1.02.2017

Dusseldorf


写真が趣味の人がよく使う言葉で、機材、というのがあるけれども、少し大げさだなと思う。

要するに、どのカメラを使っているか、という話なのだけれども。

僕はカメラは3台しか持っていない。レンズも2本しか持っていない。

おそらく、写真が趣味という人にしては、少ないほうだと思う。

そんなにたくさんのカメラやレンズを買うお金がない、という理由ももちろんあるのだけれど、仮にお金があったとしても、これ以上カメラやレンズを買おうと思わない。

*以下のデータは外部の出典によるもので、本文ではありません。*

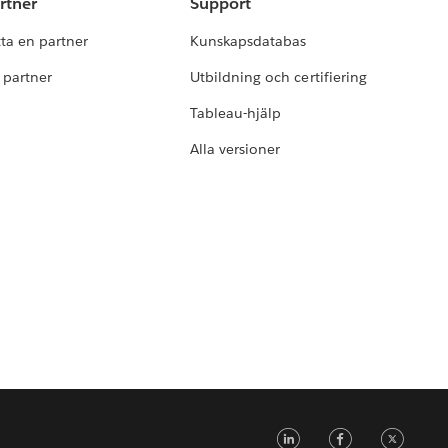
rtner
Support
tta en partner
Kunskapsdatabas
i partner
Utbildning och certifiering
Tableau-hjälp
Alla versioner
LinkedIn
Faceb
Tw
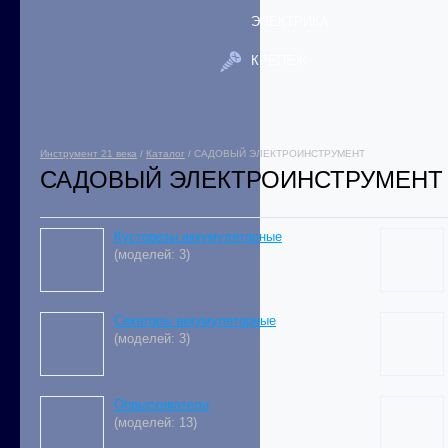
ЭЛЕКТРИКА
КРЕПЕЖ
Инструмент 21 века
/
Каталог
/ САДОВЫЙ ЭЛЕКТРОИНСТРУМЕНТ
САДОВЫЙ ЭЛЕКТРОИНСТРУМЕНТ
Кусторезы аккумуляторные
(моделей: 3)
Секаторы аккумуляторные
(моделей: 3)
Опрыскиватели
(моделей: 13)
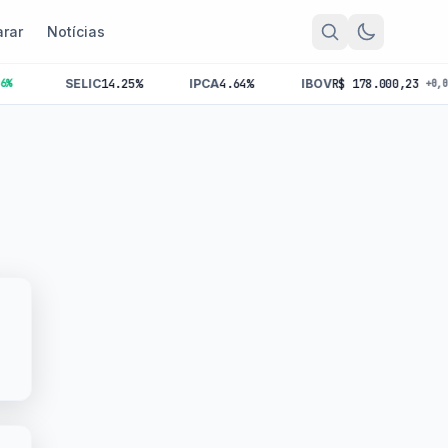
rar
Notícias
SELIC
14.25%
IPCA
4.64%
IBOV
R$ 178.000,23
+0,00%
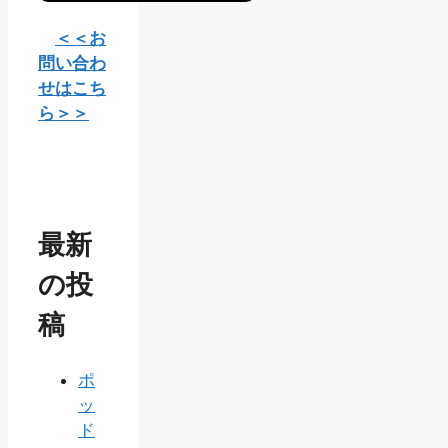
＜＜お
問い合わ
せはこち
ら＞＞
最新
の投
稿
ポ
ッ
ド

僕は貧乏性なのかもしれない。自分個人のために10万円以上の買い物をしようとすると、なにか不安感というか、さらにいうならば、罪悪感を感じてしまうのだ。そういう意味では、X2は僕が「ライカ」と名のつくものを買う最後になるのかもしれない(10万円しなかったけど)。

なぜだかわからないが、高級なもの、あるいはそれを所有することに対して、不安感や罪悪感を感じてしまう。

以前ドイツでレンタカーを借りたとき、何かの手違いでアウディが出てきた。たしかR6だったと思う。これは間違いなく、僕が今まで乗ったクルマの中で、最高のクルマだった。

しかし、乗っていて落ち着かなかった。フォルクスワーゲン(Volkswagen)のほうが、ずっと安心するのだった。つまり結局のところ、僕は「Volk」であり、さらにいうならば、自分が「Volk」であることに安心しているのだろう。

じゃあなぜ、カメラに関してだけ、決して安くはないそれをもっていて罪悪感を感じないのかというと、これだけは自分に許しているから、であった。服にもクルマにも時計にも、僕はお金を使っていない。カメラくらい許されるだろう、という理屈である。

他人からすればどうでもいい話だが、僕の中で、そのような論理が成立しているのだった。